**Exercise details**
Your answer should be the records again, unchanged in wording and free of images.

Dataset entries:
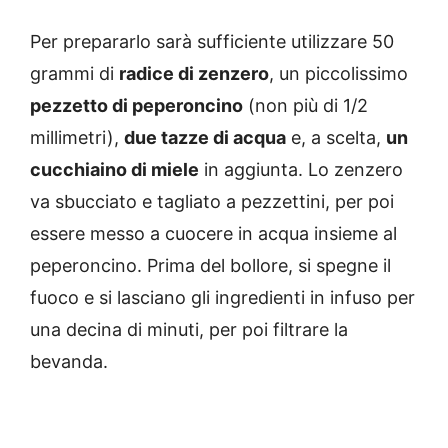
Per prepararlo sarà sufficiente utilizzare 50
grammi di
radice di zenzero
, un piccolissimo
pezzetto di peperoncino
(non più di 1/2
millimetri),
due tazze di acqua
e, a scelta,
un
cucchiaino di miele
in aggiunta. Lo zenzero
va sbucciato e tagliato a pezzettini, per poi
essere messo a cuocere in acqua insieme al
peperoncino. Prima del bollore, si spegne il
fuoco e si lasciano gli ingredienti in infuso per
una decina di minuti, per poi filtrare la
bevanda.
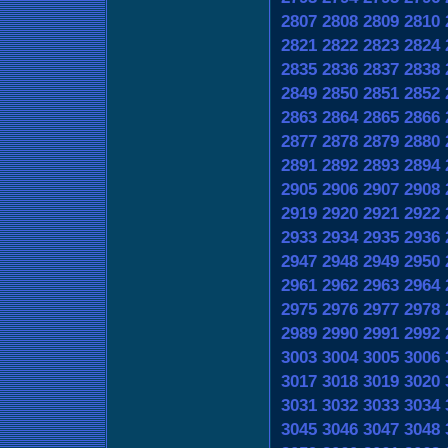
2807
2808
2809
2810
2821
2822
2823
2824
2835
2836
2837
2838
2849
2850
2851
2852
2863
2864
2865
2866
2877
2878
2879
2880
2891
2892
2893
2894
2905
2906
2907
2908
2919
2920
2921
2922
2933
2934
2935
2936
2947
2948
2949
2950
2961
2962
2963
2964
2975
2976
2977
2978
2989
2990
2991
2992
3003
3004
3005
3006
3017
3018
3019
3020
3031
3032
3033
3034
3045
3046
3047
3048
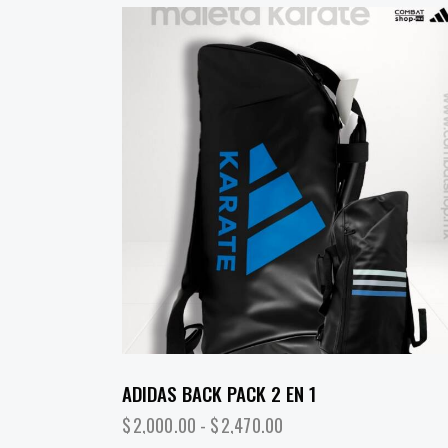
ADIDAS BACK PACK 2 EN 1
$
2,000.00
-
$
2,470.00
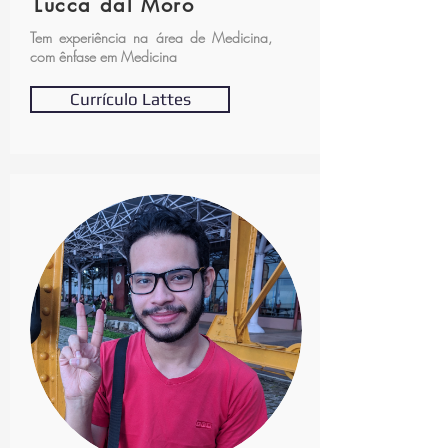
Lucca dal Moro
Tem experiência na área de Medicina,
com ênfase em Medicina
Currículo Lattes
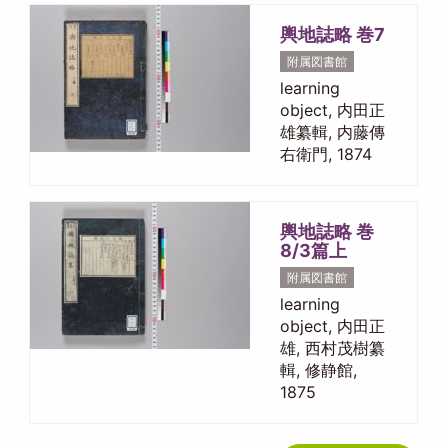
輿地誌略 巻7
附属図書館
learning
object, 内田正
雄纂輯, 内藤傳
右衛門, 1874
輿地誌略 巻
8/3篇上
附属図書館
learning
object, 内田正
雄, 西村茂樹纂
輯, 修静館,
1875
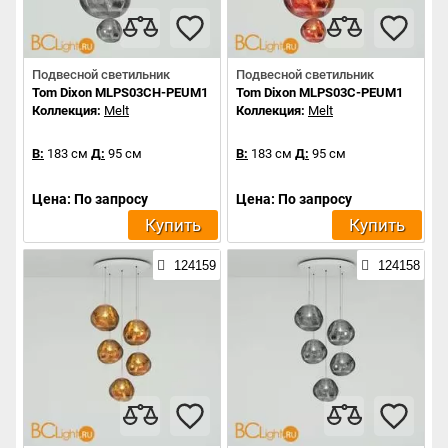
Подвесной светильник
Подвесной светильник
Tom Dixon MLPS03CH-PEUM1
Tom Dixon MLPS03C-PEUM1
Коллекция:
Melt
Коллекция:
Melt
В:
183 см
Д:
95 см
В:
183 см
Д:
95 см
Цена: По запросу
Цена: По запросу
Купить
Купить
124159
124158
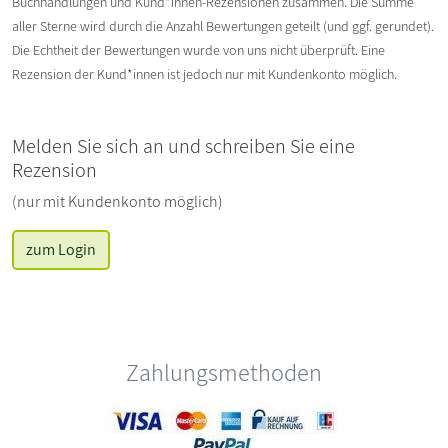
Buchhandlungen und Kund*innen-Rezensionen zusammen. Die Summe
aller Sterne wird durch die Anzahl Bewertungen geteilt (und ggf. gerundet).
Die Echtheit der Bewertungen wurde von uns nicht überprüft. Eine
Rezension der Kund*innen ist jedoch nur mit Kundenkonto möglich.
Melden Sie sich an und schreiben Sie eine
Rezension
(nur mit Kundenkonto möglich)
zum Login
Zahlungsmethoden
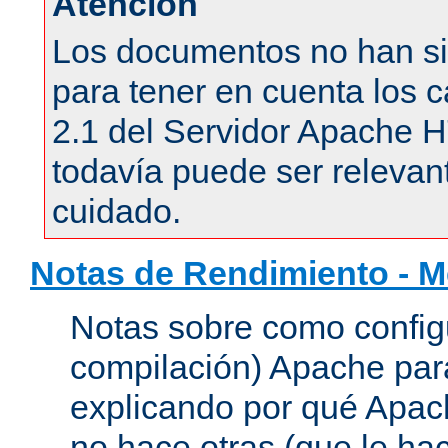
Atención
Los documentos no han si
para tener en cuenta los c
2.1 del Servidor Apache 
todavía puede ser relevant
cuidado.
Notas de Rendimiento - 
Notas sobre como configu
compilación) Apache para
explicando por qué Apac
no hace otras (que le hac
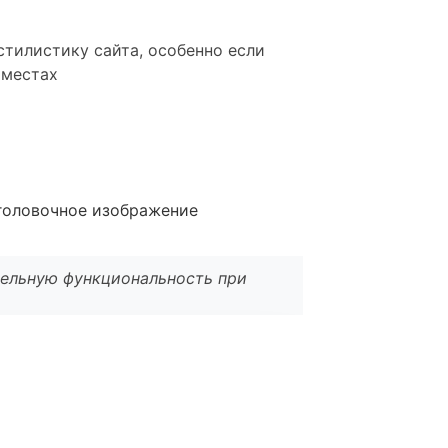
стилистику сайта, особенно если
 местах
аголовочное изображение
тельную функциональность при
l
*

**Solution for this exercise**
Per prepararlo sarà sufficiente utilizzare 50
grammi di
radice di zenzero
, un piccolissimo
pezzetto di peperoncino
(non più di 1/2
millimetri),
due tazze di acqua
e, a scelta,
un
cucchiaino di miele
in aggiunta. Lo zenzero
va sbucciato e tagliato a pezzettini, per poi
essere messo a cuocere in acqua insieme al
peperoncino. Prima del bollore, si spegne il
fuoco e si lasciano gli ingredienti in infuso per
una decina di minuti, per poi filtrare la
bevanda.
2807
2808
2809
2810
2821
2822
2823
2824
2835
2836
2837
2838
2849
2850
2851
2852
2863
2864
2865
2866
2877
2878
2879
2880
2891
2892
2893
2894
2905
2906
2907
2908
2919
2920
2921
2922
2933
2934
2935
2936
2947
2948
2949
2950
2961
2962
2963
2964
2975
2976
2977
2978
2989
2990
2991
2992
3003
3004
3005
3006
3017
3018
3019
3020
3031
3032
3033
3034
3045
3046
3047
3048
ADIDAS BACK PACK 2 EN 1
$
2,000.00
-
$
2,470.00
Lucca dal Moro
Tem experiência na área de Medicina,
com ênfase em Medicina
Currículo Lattes
輿地誌略 巻7
附属図書館
learning
object, 内田正
雄纂輯, 内藤傳
右衛門, 1874
輿地誌略 巻
8/3篇上
附属図書館
learning
object, 内田正
雄, 西村茂樹纂
輯, 修静館,
1875
Подвесной светильник
Подвесной светильник
Tom Dixon MLPS03CH-PEUM1
Tom Dixon MLPS03C-PEUM1
Коллекция:
Melt
Коллекция:
Melt
В:
183 см
Д:
95 см
В:
183 см
Д:
95 см
Цена: По запросу
Цена: По запросу
Купить
Купить
124159
124158
Buchhandlungen und Kund*innen-Rezensionen zusammen. Die Summe
aller Sterne wird durch die Anzahl Bewertungen geteilt (und ggf. gerundet).
Die Echtheit der Bewertungen wurde von uns nicht überprüft. Eine
Rezension der Kund*innen ist jedoch nur mit Kundenkonto möglich.
Melden Sie sich an und schreiben Sie eine
Rezension
(nur mit Kundenkonto möglich)
zum Login
Zahlungsmethoden
Atención
Los documentos no han si
para tener en cuenta los c
2.1 del Servidor Apache 
todavía puede ser relevant
cuidado.
Notas de Rendimiento - 
Notas sobre como configu
compilación) Apache para
explicando por qué Apac
no hace otras (que le hac
стилистику сайта, особенно если
 местах
аголовочное изображение
тельную функциональность при
l
*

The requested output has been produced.